INPUT DATA =
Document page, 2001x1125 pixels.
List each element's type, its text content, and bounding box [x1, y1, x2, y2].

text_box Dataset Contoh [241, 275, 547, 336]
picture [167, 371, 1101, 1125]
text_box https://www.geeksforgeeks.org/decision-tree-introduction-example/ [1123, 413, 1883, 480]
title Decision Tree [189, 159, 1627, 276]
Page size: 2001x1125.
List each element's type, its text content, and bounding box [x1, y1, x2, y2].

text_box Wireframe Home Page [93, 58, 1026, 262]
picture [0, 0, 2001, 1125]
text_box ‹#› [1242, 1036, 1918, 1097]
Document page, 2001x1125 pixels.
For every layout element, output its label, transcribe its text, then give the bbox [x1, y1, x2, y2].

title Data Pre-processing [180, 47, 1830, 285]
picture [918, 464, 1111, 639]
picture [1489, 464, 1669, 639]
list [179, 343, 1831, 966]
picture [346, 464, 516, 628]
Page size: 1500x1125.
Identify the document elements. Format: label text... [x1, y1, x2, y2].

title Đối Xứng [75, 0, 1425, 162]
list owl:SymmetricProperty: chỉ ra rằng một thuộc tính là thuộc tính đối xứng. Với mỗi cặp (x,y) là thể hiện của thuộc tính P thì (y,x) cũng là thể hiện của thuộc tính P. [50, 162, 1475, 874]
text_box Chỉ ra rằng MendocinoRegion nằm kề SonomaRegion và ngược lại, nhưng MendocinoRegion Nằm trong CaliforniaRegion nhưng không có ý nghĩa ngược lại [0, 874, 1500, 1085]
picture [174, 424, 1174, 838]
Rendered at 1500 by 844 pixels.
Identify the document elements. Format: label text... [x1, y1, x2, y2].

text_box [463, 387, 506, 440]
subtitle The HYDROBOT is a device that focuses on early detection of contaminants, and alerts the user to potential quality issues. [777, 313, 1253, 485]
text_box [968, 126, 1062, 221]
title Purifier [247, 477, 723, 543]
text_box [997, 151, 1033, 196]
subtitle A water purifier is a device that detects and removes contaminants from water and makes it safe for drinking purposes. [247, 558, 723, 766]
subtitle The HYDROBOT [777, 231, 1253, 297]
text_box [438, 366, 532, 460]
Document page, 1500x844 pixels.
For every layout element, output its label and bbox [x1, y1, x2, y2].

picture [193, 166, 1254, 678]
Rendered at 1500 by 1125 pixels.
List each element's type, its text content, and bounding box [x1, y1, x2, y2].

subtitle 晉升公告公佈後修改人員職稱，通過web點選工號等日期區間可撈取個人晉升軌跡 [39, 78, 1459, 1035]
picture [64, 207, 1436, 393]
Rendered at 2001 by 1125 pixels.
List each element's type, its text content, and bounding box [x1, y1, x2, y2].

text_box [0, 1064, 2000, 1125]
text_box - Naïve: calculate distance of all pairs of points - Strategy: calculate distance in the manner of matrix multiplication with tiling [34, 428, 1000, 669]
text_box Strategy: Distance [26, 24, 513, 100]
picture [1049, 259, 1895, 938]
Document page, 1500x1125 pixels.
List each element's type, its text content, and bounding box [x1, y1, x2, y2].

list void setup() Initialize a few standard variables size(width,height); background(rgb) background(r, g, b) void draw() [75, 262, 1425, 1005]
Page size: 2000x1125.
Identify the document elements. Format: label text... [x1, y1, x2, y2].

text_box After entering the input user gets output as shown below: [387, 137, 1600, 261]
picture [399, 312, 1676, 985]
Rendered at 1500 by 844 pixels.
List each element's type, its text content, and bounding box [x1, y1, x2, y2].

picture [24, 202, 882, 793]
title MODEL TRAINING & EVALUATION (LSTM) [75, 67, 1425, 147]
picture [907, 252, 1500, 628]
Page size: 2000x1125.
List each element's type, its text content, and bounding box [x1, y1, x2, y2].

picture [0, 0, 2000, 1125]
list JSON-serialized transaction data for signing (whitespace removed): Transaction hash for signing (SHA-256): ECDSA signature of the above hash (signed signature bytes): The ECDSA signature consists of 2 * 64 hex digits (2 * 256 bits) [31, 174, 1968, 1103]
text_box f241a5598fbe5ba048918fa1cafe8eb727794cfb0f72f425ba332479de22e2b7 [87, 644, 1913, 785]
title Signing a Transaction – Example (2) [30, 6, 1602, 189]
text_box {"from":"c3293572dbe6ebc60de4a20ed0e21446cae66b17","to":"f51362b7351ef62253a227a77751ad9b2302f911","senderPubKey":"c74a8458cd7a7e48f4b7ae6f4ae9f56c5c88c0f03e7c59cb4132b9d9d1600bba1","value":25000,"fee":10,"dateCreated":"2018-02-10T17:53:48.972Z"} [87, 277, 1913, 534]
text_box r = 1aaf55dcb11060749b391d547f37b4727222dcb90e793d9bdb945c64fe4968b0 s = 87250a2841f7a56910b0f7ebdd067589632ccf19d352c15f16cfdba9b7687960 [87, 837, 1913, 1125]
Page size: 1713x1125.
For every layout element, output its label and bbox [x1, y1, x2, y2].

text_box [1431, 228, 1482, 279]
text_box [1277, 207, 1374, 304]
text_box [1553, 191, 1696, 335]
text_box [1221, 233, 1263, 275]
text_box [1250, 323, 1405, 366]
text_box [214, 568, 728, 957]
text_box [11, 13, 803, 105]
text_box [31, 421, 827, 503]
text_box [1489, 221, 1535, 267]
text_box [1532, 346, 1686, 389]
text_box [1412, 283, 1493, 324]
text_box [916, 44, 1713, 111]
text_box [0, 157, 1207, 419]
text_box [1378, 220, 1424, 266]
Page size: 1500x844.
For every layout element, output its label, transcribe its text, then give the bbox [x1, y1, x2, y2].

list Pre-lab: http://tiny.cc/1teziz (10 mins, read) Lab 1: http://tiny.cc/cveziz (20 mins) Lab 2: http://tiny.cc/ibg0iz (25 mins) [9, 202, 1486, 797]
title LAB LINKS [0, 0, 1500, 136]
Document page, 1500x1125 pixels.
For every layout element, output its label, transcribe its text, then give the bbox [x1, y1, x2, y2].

HOW TO COMPLETE THIS TASK =
Starting at the first line of the records above, please copy each line exactly until you reach the line containing "Page size: 2001x1125.". Include that line and stop there.

EXERCISE ANSWER =
Document page, 2001x1125 pixels.
List each element's type, its text content, and bounding box [x1, y1, x2, y2].

text_box Dataset Contoh [241, 275, 547, 336]
picture [167, 371, 1101, 1125]
text_box https://www.geeksforgeeks.org/decision-tree-introduction-example/ [1123, 413, 1883, 480]
title Decision Tree [189, 159, 1627, 276]
Page size: 2001x1125.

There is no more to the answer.